凡庸な書き手なら、これに寸言を付しておしまいにするだろう。淡々と、しかし興奮さめやらぬ口調で山際さんはレースの俯瞰実況を行う。若々しい(引用者注-とはいえ当時43歳だ)驚きを、少し交えるところがいかにも彼らしい。

そして俺がこの人(山際/山本)をすげえなと思うのは次の段落である。

絵に描いたようなカムバック・ストーリーが、時折、現実のスポーツシーンの中に姿をあらわす。「あきらめちゃいけないということですね」。27歳、ストーリーの主人公は屈託のない笑顔を浮かべていた。7月に行われる琵琶湖大会は秋のハワイ島トライアスロンの予選も兼ねている。山本の目標は、ハワイ島での上位入賞。まるでうそのような、ドラマ仕立ての結末を、ぼくは望みたくなった。

同P.128

うむ。御意。ぽんと膝を打つ。野暮だね(談志)。しょうがねえだろう(憤怒)。なんでこういう作品が世の中にあふれてねえんだ。俺はそのことをいってんだ。細けえことをいうと「あきらめちゃいけない」こういうのは本人にいわせるんだ。地の文で語っちゃだめなんだぜ。

*

野暮ついでに、もう2つ。

第1点。山本は、琵琶湖大会で5位に入賞した。そのことは前掲書所収の「アイアンマン PART2」で紹介されている。

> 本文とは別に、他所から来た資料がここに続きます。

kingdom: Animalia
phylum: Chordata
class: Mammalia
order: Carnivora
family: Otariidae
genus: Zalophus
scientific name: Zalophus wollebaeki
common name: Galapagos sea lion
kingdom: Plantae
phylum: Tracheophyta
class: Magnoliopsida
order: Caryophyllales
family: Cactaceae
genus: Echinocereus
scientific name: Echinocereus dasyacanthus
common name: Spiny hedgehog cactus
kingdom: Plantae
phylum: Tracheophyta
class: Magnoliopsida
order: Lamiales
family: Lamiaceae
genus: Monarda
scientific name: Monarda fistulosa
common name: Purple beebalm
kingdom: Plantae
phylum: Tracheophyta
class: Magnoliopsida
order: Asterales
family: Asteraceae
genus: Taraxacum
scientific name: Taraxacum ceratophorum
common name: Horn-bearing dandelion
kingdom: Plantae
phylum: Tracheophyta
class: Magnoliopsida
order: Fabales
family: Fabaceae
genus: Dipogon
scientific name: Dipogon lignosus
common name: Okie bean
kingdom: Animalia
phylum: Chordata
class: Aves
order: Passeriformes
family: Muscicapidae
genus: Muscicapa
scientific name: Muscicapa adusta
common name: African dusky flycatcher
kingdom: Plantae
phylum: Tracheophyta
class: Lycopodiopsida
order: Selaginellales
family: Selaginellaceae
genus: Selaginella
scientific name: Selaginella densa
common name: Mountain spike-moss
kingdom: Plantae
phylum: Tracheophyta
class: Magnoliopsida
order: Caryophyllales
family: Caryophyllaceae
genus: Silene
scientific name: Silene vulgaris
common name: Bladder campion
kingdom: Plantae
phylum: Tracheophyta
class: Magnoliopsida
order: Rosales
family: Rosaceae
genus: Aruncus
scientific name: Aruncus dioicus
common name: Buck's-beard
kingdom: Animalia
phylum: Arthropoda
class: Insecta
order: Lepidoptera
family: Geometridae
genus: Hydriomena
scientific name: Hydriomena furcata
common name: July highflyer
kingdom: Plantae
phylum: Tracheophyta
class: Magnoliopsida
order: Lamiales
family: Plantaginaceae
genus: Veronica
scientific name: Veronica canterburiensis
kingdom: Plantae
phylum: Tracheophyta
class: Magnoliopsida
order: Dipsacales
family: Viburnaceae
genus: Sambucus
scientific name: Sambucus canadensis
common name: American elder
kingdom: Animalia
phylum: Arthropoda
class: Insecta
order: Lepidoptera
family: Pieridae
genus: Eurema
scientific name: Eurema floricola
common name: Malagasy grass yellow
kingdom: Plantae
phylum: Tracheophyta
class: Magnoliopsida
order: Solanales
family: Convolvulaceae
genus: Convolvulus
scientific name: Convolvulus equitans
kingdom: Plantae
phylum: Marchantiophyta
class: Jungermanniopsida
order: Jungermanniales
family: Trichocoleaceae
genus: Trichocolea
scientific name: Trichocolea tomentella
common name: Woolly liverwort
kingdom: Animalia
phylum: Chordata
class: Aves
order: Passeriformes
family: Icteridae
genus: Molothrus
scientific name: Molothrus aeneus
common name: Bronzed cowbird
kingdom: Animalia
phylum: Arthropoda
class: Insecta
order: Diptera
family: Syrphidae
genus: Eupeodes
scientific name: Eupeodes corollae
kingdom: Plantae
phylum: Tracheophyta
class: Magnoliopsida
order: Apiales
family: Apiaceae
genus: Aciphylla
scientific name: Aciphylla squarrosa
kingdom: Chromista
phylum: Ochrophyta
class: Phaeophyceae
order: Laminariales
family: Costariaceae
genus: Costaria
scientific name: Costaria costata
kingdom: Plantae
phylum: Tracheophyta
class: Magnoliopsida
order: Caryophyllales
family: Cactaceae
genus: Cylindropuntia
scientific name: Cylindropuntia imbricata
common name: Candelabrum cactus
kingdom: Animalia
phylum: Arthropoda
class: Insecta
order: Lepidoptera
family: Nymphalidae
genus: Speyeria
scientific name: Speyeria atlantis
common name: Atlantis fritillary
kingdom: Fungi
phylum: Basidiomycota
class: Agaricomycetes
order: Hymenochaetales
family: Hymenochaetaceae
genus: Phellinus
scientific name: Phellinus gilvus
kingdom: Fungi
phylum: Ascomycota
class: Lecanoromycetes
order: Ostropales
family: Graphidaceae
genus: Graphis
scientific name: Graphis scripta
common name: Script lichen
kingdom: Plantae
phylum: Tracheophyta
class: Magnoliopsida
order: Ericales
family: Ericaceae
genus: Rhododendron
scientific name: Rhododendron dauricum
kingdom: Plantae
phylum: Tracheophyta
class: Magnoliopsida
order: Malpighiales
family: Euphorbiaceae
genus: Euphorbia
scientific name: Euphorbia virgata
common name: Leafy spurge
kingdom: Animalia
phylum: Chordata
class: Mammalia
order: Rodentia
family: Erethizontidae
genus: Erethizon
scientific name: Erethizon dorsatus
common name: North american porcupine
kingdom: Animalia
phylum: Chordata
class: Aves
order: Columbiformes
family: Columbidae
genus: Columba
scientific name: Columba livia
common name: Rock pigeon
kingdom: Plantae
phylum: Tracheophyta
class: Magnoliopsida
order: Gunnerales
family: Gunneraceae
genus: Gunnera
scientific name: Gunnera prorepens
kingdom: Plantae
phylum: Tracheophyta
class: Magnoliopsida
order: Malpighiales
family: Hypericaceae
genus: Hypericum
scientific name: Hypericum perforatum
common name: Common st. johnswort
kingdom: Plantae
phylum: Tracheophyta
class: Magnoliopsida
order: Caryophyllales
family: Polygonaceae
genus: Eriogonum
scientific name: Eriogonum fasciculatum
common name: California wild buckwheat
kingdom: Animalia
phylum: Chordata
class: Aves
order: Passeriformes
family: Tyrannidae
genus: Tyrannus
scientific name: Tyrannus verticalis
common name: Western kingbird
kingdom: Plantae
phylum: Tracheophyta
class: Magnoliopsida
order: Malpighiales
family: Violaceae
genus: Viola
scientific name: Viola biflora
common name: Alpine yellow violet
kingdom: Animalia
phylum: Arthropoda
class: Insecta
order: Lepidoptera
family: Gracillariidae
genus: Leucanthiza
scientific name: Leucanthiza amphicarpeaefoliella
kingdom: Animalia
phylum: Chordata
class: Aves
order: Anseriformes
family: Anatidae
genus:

第2点。ざっと見渡した限りでは、1冊の山際アンソロジーで、2回以上、アスリートが主人公として登場するのは、江夏豊落合博満、津田真男、山本光宏の4人。アマチュアでは、津田と山本の2人だけである。だれかこのことを、多摩市在住の山本に、伝えて差し上げてほしい。25年。少なくとも、山際さんと俺の2人は、そして多くのトライアスリートは、そのことをほほえましく噛みしめ、彼の変わらぬ活躍を祈り、祝杯を献じることだろう。乾杯。